My research investigates the role of body-brain interactions in health and cognition by exploring three main questions:
How does the quality of interactions between the body and brain influence the expression of mental and physical disorders?
How do changes in body signals from our organs' cyclic activity affect the brain's performance?
Can body-centered interventions aimed at improving the connection between the body and brain enhance physical and mental health?
The functional dialogue between the body and brain is crucial for health, as it maintains the physiological equilibrium necessary for optimal functioning of organs. Dysfunctional communication between the body and brain is increasingly recognized as a common factor in many mental and physical disorders. Furthermore, growing evidence suggests that signals from the cyclic activity of organs, such as the heart, influence the brain's performance in tasks like visual perception and decision-making. Better understanding and targeting the body-brain connection could improve the prevention and treatment of various health conditions and optimize cognitive performance in highly demanding situations.
The first part of my applied research investigates whether health outcomes or cognitive performance can be predicted from multilevel baseline measures, which include physiological states of the brain and peripheral organs (e.g., the heart), behavioral performance in cognitive tasks, psychological traits, and sociodemographic characteristics. The second part assesses whether body-centered interventions, aimed at re-establishing functional dialogue between the body and brain, can improve health outcomes and cognitive performance.

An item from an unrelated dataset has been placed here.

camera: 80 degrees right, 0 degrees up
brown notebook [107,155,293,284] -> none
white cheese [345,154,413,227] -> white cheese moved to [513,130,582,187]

The fundamental aspect of my research focuses on characterizing the neurobiological mechanisms underlying health, cognition, and effects of body-centered intervention. Specifically, my mechanistic approach examines how the quality of body-brain interactions mediates the relationship between the physiological states of the brain and body and their impact on health outcomes and cognitive performance.

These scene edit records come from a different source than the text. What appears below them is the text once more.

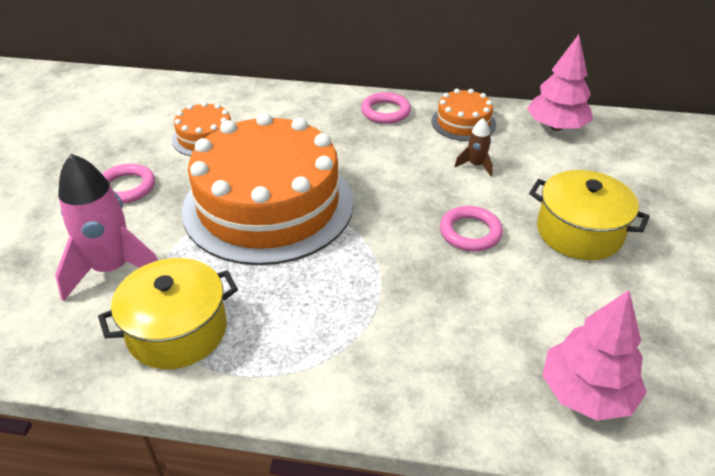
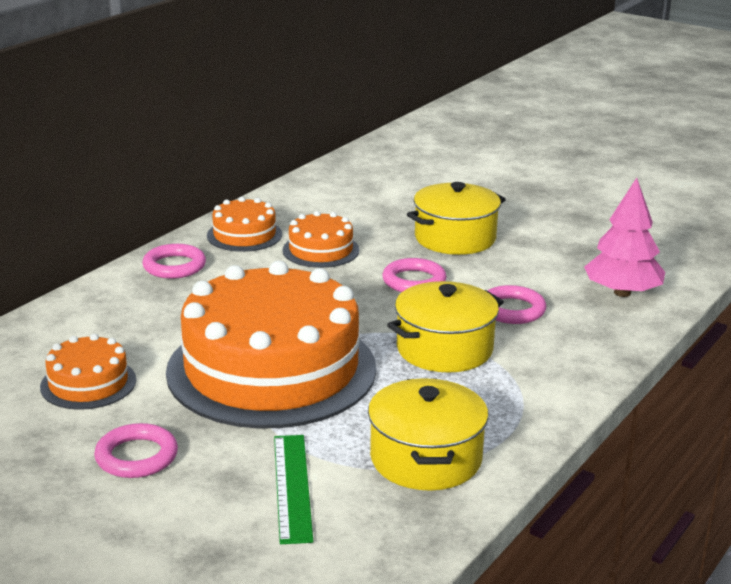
camera: 65 degrees left, 15 degrees down
pink rocket [55,154,158,301] -> green ruler [274,435,313,544]
brown rocket [454,118,493,176] -> orange cake [282,211,359,268]
pink tree [527,34,593,131] -> none
none -> yellow pot [387,281,504,372]
none -> pink ring [487,285,546,324]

To look into these questions, I use methods such as electroencephalography (EEG), recording of physiological signals (including cardiac, gastric, and postural signals), cognitive tasks, and questionnaires. I analyze these multi-scale data using sophisticated techniques, including advanced EEG data processing pipelines, computational modeling, and machine learning.

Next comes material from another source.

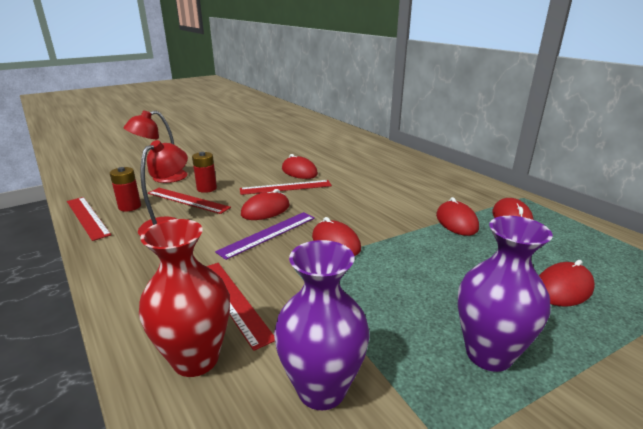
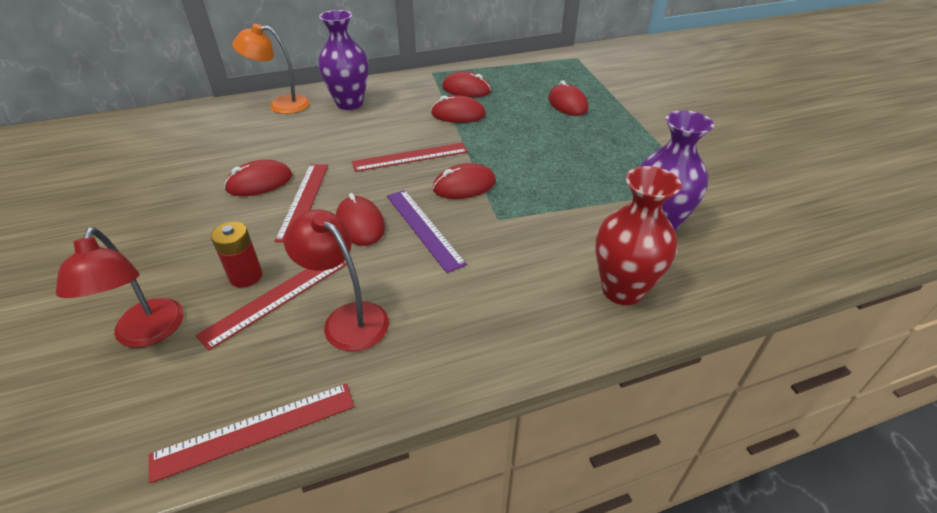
camera: 75 degrees left, 15 degrees up
red battery [110,167,141,212] -> none
red ruler [206,263,275,351] -> red ruler moved to [352,143,468,172]
purple vase [458,216,553,372] -> purple vase moved to [318,10,369,110]
none -> orange lamp [232,24,310,114]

The military has reiterated the central role of the human combatant in future combat operations. The success of combat operations requires soldiers to perform highly complex cognitive tasks in environments that expose their body to significant physiological and emotional stressors. I believe that a neuroscience-informed understanding of brain-body interactions can help characterize how the military environment affects soldiers' health, ultimately impacting mission safety and success. Additionally, prevention strategies aimed at enhancing brain-body connection could improve soldiers' adaptation to the increasing cognitive and physical demands of military operations, thereby reducing the risk of health issues. My research supports the mission of the military health system by advising military leadership on issues at the intersection of military readiness and neuroscience.